Start of Given passage
Screen shooting and recording protocols (Re: Authorized clients)

Fri Jan 10 00:54:17 PST 2014

On Thu, 9 Jan 2014 22:38:47 +0100
Maarten Baert <maarten-baert at hotmail.com> wrote:

> But I agree that if the compositor is able to capture frames with zero
> overhead, then the compositor should just capture every frame and let
> the application decide. Is this realistic?

I think it is realistic on good platforms, and also essential for
performance. Needs to be tried out, of course.

> On 09/01/14 22:14, Martin Peres wrote:
> > I'm not saying supporting the acquisition of just a rectangle isn't
> > a good idea but if what the user wants is the output of a window,
> > it is stupid
> > to grab the whole screen. Shouldn't we try to make stuff just work,
> > whatever the user does? 
> Yes of course, this is something that is needed regardless of whether
> window picking is supported or not. So what I'm proposing is basically
> the ability to:
> - capture a single output (applications can deal with synchronization
> of multiple outputs if needed, synchronization code is needed for
> audio anyway so it's actually quite easy to add)
> - capture a part of a single output (video resolutions are often lower
> than screen resolutions, so some users prefer to record only a
> 1280x720 or 854x480 rectangle of their 1440x900 display and they just
> move whatever they want to record into that rectangle)
> The window picking would then just be an easy way to quickly get the
> correct x/y/w/h values rather than entering them manually.

What would you capture, when the window is already rotated? The aligned
bounding box perhaps?

Clients do not have a coordinate transformation, that could relate a
window to the global desktop or output coordinate space. Clients simply
do not know about those coordinate spaces, and the mapping between a
window and them may not be linear even in homogenous coordinates.

> My main point is that when the user wants to capture a window, the
> compositor should capture it as it appears on the screen rather than
> capturing the SHM buffer of the application (or have support for
> both):
> - The SHM buffer doesn't show subwindows, dialog windows, tooltips,
> drop-down menus, things like that.
> - Applications can be partially transparent. None of the popular video
> formats support transparency, and I really can't think of a sane way
> to display a transparent video in the first place. Maybe transparency
> is a cool feature for screenshots, but for video it is really a
> problem, so there should be a way to avoid that.
> - SHM buffers can use any sample format the application wants (if
> supported by the compositor of course). A screenshot/recording
> application can easily add code for the most common screen formats
> (these days almost every desktop uses BGRX or BGRA anyway), but
> dealing with whatever weird formats some applications might want to
> use will be a nightmare. The compositor already has to convert the
> buffer to the screen format when it is drawn, so it's much easier and
> probably also more efficient to capture the screen rather than doing
> a second conversion.
End of Given passage
Extend the screen capture protocol discussion above, picking up right after its final sentence.
Start of Raw data
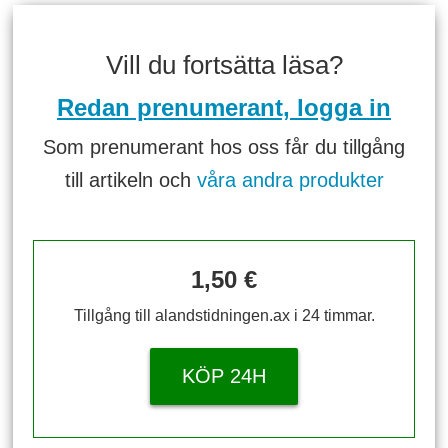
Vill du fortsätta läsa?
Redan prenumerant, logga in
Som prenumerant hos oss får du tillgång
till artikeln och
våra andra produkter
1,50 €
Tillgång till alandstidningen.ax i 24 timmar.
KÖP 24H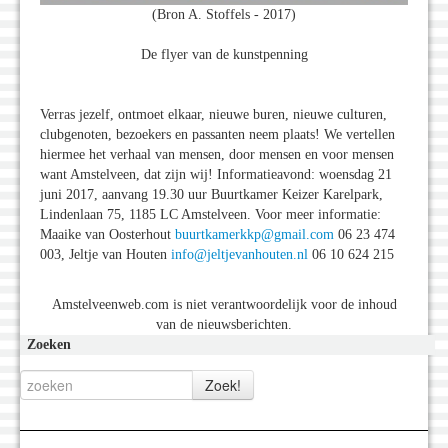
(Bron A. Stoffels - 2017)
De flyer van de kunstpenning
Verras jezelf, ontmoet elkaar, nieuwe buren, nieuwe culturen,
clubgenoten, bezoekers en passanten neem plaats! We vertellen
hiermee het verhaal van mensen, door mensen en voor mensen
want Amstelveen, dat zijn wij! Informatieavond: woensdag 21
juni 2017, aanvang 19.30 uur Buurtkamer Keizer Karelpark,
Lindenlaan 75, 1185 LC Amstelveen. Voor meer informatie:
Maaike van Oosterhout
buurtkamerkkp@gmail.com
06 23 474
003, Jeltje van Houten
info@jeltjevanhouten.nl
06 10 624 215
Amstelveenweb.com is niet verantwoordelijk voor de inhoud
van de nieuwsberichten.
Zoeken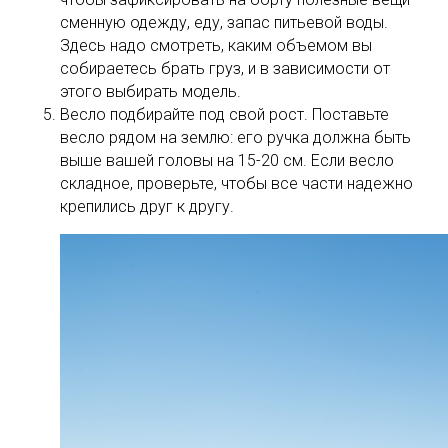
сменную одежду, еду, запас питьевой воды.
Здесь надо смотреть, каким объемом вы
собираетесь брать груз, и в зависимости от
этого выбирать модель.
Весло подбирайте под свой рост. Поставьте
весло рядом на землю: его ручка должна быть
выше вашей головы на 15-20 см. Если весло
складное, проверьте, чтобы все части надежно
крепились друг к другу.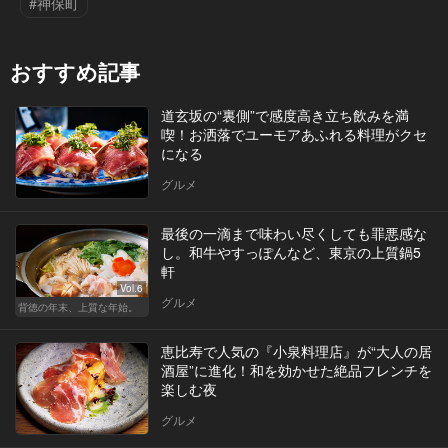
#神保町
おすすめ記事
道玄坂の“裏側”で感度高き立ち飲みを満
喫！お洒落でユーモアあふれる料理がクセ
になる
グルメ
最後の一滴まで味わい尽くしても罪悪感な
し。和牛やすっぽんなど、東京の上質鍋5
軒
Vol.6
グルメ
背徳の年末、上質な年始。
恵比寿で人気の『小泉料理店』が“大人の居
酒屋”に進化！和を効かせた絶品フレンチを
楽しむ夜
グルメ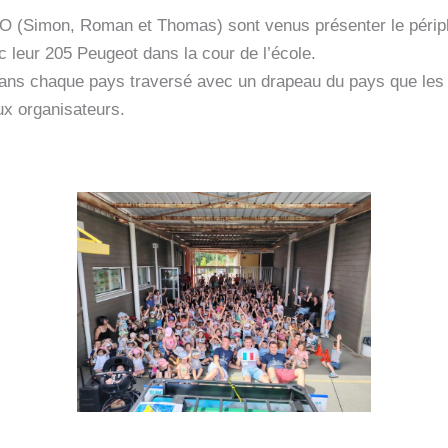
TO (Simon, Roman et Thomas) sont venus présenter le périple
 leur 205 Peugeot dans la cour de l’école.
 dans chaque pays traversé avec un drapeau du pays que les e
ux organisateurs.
End of Raw data
Start of Raw data
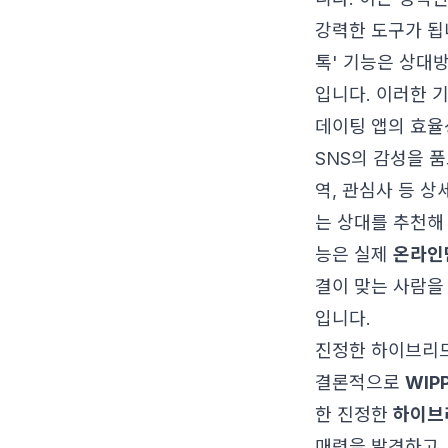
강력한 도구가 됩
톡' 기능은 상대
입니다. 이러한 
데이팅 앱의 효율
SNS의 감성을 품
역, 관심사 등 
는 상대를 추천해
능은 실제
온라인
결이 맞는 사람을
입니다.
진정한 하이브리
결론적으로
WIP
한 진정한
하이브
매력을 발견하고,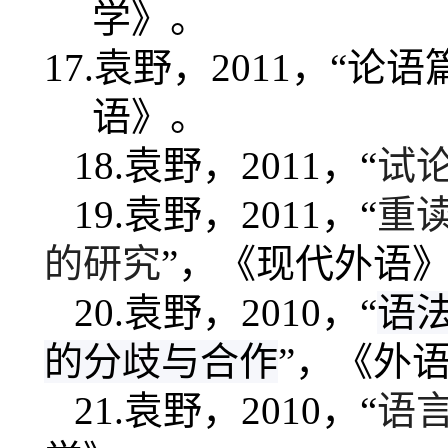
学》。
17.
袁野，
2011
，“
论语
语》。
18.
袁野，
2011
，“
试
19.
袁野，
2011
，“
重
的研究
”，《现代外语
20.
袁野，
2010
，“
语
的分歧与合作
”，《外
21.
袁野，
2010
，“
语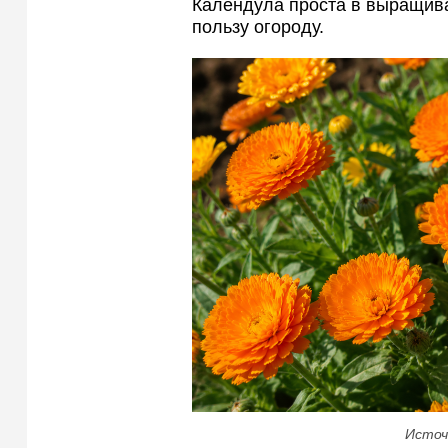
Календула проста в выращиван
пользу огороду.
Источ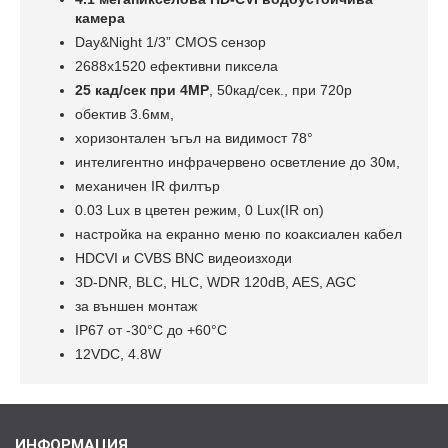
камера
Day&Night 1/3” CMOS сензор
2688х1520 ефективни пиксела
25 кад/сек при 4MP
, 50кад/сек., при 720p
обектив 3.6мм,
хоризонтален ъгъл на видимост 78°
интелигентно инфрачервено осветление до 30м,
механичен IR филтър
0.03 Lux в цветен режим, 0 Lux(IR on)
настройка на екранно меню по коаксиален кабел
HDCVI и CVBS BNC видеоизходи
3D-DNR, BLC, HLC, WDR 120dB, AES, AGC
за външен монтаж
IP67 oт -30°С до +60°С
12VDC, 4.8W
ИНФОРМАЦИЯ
End of Raw data
Answer box
There is a slight problem with "as it appears on screen". One window
may appear multiple times in different forms on screens (the weston
views mechanism). Exposé effect temporarily scales the window into a
size that is not readable, do you want exposé to affect the capture?
There can be live preview views of a window that are not useful to
record. If the window is rotated, do you want it also captured rotated?

Another thing is that if the window is partially or completely obscured
by other windows. If you are recording that window, should you be
getting the window content, or what happens to be visible at its
position on screen? What if the window is on a virtual desktop that is
not visible at all?

In your proposition, how do you define what is part of the window or
not? It needs to relate to the protocol objects somehow.

Menus, tooltips, drop-downs etc. are a good question, since they can
extrude outside of the original window on any side like left or top -
how should that affect the capture? Would it appear as if the main
window temporarily jumped to the right/down when you record a video?

It seems capturing "a window" requires close cooperation with the shell
(plugin), and a probably a non-trivial amount of metadata to create a
pleasing video. I don't have a good proposition on how it should work.

Maybe the "just choose an aligned rect" way is really the easiest while
being suffient for all real use cases.

I would not worry about transparency or pixel formats too much. When
your "window" consists of more than one wl_surface, and maybe also even
otherwise like due to crop & scale or buffer_scale & transform, the
compositor has to do an intermediate composite of just that "window" to
be able to capture it. Some window effects would require a such
intermediate composite even without capturing, like applying
transparency to a window that has sub-surfaces.

Oh, OTOH color management... zero-copy output capture would of course
capture the framebuffer drawn for the output color space, and
additionally that could be e.g. 10 bits per channel.

...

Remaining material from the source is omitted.